— Exercise directions —
Every entry below must appear again, exactly as written.

— Given data —
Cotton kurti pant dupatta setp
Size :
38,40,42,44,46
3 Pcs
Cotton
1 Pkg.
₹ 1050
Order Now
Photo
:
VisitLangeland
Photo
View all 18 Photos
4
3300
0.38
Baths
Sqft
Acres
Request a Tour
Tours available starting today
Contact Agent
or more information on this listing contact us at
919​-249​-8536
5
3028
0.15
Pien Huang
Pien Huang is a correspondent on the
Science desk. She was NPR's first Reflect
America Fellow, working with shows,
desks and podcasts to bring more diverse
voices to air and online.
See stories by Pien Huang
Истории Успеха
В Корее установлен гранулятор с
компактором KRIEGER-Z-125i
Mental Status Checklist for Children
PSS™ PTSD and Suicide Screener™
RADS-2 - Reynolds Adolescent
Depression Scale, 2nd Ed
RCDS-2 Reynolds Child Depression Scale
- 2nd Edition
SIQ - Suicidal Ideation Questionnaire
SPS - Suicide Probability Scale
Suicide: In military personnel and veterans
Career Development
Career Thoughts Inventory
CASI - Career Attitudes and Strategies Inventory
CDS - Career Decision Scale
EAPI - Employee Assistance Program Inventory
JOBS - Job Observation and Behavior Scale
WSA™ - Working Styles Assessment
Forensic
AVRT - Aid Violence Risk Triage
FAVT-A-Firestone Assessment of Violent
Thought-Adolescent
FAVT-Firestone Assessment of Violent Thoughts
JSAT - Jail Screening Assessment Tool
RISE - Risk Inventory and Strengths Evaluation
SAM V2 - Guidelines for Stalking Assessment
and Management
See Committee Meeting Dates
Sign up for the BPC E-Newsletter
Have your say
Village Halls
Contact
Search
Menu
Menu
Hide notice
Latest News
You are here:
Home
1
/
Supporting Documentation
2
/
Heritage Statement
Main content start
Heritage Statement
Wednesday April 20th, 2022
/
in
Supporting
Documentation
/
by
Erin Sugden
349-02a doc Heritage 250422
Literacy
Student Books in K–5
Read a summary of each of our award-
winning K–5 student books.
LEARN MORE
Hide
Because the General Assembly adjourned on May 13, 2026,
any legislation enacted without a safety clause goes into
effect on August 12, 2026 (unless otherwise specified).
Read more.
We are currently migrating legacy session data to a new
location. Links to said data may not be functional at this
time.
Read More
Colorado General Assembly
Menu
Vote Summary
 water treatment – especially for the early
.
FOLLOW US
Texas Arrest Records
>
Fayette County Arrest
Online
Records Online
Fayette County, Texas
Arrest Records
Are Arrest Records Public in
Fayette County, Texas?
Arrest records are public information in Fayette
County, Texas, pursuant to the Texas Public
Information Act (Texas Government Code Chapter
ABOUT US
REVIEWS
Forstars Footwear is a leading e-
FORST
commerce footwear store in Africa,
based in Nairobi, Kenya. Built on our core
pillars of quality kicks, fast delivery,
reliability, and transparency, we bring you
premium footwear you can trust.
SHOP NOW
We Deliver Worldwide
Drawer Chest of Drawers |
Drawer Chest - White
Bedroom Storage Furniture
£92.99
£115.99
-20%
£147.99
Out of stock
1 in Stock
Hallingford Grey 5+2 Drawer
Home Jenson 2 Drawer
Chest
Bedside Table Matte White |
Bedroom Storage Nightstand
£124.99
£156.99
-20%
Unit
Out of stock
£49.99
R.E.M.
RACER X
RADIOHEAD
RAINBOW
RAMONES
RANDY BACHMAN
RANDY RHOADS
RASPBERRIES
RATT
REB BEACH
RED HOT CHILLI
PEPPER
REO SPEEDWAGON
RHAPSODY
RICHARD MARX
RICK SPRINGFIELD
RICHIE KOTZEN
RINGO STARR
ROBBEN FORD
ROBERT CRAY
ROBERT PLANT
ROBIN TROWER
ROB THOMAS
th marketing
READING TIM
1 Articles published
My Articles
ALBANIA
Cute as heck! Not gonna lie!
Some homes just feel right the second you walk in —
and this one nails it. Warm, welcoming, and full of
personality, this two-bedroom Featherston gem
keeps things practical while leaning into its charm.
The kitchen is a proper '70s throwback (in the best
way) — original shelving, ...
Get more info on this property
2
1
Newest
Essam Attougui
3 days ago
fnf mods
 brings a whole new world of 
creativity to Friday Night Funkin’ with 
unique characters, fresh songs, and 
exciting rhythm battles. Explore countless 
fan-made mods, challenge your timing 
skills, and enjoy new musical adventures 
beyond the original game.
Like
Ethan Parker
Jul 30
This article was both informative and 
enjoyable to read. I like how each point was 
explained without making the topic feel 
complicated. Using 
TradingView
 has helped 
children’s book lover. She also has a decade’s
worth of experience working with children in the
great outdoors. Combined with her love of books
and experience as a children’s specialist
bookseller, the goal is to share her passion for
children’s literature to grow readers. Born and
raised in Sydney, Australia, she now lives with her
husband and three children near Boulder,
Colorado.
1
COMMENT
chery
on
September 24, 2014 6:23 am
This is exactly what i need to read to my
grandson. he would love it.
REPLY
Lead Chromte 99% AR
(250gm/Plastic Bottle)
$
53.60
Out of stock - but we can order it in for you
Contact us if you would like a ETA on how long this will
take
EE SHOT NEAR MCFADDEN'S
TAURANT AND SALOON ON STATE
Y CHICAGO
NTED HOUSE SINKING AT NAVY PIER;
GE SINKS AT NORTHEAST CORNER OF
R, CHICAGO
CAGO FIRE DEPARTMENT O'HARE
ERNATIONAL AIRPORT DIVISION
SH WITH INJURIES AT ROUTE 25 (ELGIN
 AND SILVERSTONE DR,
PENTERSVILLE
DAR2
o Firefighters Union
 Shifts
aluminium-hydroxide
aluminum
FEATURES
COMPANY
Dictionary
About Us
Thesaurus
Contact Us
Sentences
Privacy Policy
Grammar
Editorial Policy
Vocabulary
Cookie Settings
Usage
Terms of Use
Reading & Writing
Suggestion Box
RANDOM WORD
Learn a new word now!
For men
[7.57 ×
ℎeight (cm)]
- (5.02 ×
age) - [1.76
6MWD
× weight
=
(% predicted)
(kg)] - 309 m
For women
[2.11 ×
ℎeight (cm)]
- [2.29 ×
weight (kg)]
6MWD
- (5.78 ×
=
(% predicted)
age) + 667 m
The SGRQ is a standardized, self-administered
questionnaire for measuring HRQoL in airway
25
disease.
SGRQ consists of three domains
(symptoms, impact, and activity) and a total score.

— Output of the exercise —
Cotton kurti pant dupatta setp
Size :
38,40,42,44,46
3 Pcs
Cotton
1 Pkg.
₹ 1050
Order Now
Photo
:
VisitLangeland
Photo
View all 18 Photos
4
3300
0.38
Baths
Sqft
Acres
Request a Tour
Tours available starting today
Contact Agent
or more information on this listing contact us at
919​-249​-8536
5
3028
0.15
Pien Huang
Pien Huang is a correspondent on the
Science desk. She was NPR's first Reflect
America Fellow, working with shows,
desks and podcasts to bring more diverse
voices to air and online.
See stories by Pien Huang
Истории Успеха
В Корее установлен гранулятор с
компактором KRIEGER-Z-125i
Mental Status Checklist for Children
PSS™ PTSD and Suicide Screener™
RADS-2 - Reynolds Adolescent
Depression Scale, 2nd Ed
RCDS-2 Reynolds Child Depression Scale
- 2nd Edition
SIQ - Suicidal Ideation Questionnaire
SPS - Suicide Probability Scale
Suicide: In military personnel and veterans
Career Development
Career Thoughts Inventory
CASI - Career Attitudes and Strategies Inventory
CDS - Career Decision Scale
EAPI - Employee Assistance Program Inventory
JOBS - Job Observation and Behavior Scale
WSA™ - Working Styles Assessment
Forensic
AVRT - Aid Violence Risk Triage
FAVT-A-Firestone Assessment of Violent
Thought-Adolescent
FAVT-Firestone Assessment of Violent Thoughts
JSAT - Jail Screening Assessment Tool
RISE - Risk Inventory and Strengths Evaluation
SAM V2 - Guidelines for Stalking Assessment
and Management
See Committee Meeting Dates
Sign up for the BPC E-Newsletter
Have your say
Village Halls
Contact
Search
Menu
Menu
Hide notice
Latest News
You are here:
Home
1
/
Supporting Documentation
2
/
Heritage Statement
Main content start
Heritage Statement
Wednesday April 20th, 2022
/
in
Supporting
Documentation
/
by
Erin Sugden
349-02a doc Heritage 250422
Literacy
Student Books in K–5
Read a summary of each of our award-
winning K–5 student books.
LEARN MORE
Hide
Because the General Assembly adjourned on May 13, 2026,
any legislation enacted without a safety clause goes into
effect on August 12, 2026 (unless otherwise specified).
Read more.
We are currently migrating legacy session data to a new
location. Links to said data may not be functional at this
time.
Read More
Colorado General Assembly
Menu
Vote Summary
 water treatment – especially for the early
.
FOLLOW US
Texas Arrest Records
>
Fayette County Arrest
Online
Records Online
Fayette County, Texas
Arrest Records
Are Arrest Records Public in
Fayette County, Texas?
Arrest records are public information in Fayette
County, Texas, pursuant to the Texas Public
Information Act (Texas Government Code Chapter
ABOUT US
REVIEWS
Forstars Footwear is a leading e-
FORST
commerce footwear store in Africa,
based in Nairobi, Kenya. Built on our core
pillars of quality kicks, fast delivery,
reliability, and transparency, we bring you
premium footwear you can trust.
SHOP NOW
We Deliver Worldwide
Drawer Chest of Drawers |
Drawer Chest - White
Bedroom Storage Furniture
£92.99
£115.99
-20%
£147.99
Out of stock
1 in Stock
Hallingford Grey 5+2 Drawer
Home Jenson 2 Drawer
Chest
Bedside Table Matte White |
Bedroom Storage Nightstand
£124.99
£156.99
-20%
Unit
Out of stock
£49.99
R.E.M.
RACER X
RADIOHEAD
RAINBOW
RAMONES
RANDY BACHMAN
RANDY RHOADS
RASPBERRIES
RATT
REB BEACH
RED HOT CHILLI
PEPPER
REO SPEEDWAGON
RHAPSODY
RICHARD MARX
RICK SPRINGFIELD
RICHIE KOTZEN
RINGO STARR
ROBBEN FORD
ROBERT CRAY
ROBERT PLANT
ROBIN TROWER
ROB THOMAS
th marketing
READING TIM
1 Articles published
My Articles
ALBANIA
Cute as heck! Not gonna lie!
Some homes just feel right the second you walk in —
and this one nails it. Warm, welcoming, and full of
personality, this two-bedroom Featherston gem
keeps things practical while leaning into its charm.
The kitchen is a proper '70s throwback (in the best
way) — original shelving, ...
Get more info on this property
2
1
Newest
Essam Attougui
3 days ago
fnf mods
 brings a whole new world of 
creativity to Friday Night Funkin’ with 
unique characters, fresh songs, and 
exciting rhythm battles. Explore countless 
fan-made mods, challenge your timing 
skills, and enjoy new musical adventures 
beyond the original game.
Like
Ethan Parker
Jul 30
This article was both informative and 
enjoyable to read. I like how each point was 
explained without making the topic feel 
complicated. Using 
TradingView
 has helped 
children’s book lover. She also has a decade’s
worth of experience working with children in the
great outdoors. Combined with her love of books
and experience as a children’s specialist
bookseller, the goal is to share her passion for
children’s literature to grow readers. Born and
raised in Sydney, Australia, she now lives with her
husband and three children near Boulder,
Colorado.
1
COMMENT
chery
on
September 24, 2014 6:23 am
This is exactly what i need to read to my
grandson. he would love it.
REPLY
Lead Chromte 99% AR
(250gm/Plastic Bottle)
$
53.60
Out of stock - but we can order it in for you
Contact us if you would like a ETA on how long this will
take
EE SHOT NEAR MCFADDEN'S
TAURANT AND SALOON ON STATE
Y CHICAGO
NTED HOUSE SINKING AT NAVY PIER;
GE SINKS AT NORTHEAST CORNER OF
R, CHICAGO
CAGO FIRE DEPARTMENT O'HARE
ERNATIONAL AIRPORT DIVISION
SH WITH INJURIES AT ROUTE 25 (ELGIN
 AND SILVERSTONE DR,
PENTERSVILLE
DAR2
o Firefighters Union
 Shifts
aluminium-hydroxide
aluminum
FEATURES
COMPANY
Dictionary
About Us
Thesaurus
Contact Us
Sentences
Privacy Policy
Grammar
Editorial Policy
Vocabulary
Cookie Settings
Usage
Terms of Use
Reading & Writing
Suggestion Box
RANDOM WORD
Learn a new word now!
For men
[7.57 ×
ℎeight (cm)]
- (5.02 ×
age) - [1.76
6MWD
× weight
=
(% predicted)
(kg)] - 309 m
For women
[2.11 ×
ℎeight (cm)]
- [2.29 ×
weight (kg)]
6MWD
- (5.78 ×
=
(% predicted)
age) + 667 m
The SGRQ is a standardized, self-administered
questionnaire for measuring HRQoL in airway
25
disease.
SGRQ consists of three domains
(symptoms, impact, and activity) and a total score.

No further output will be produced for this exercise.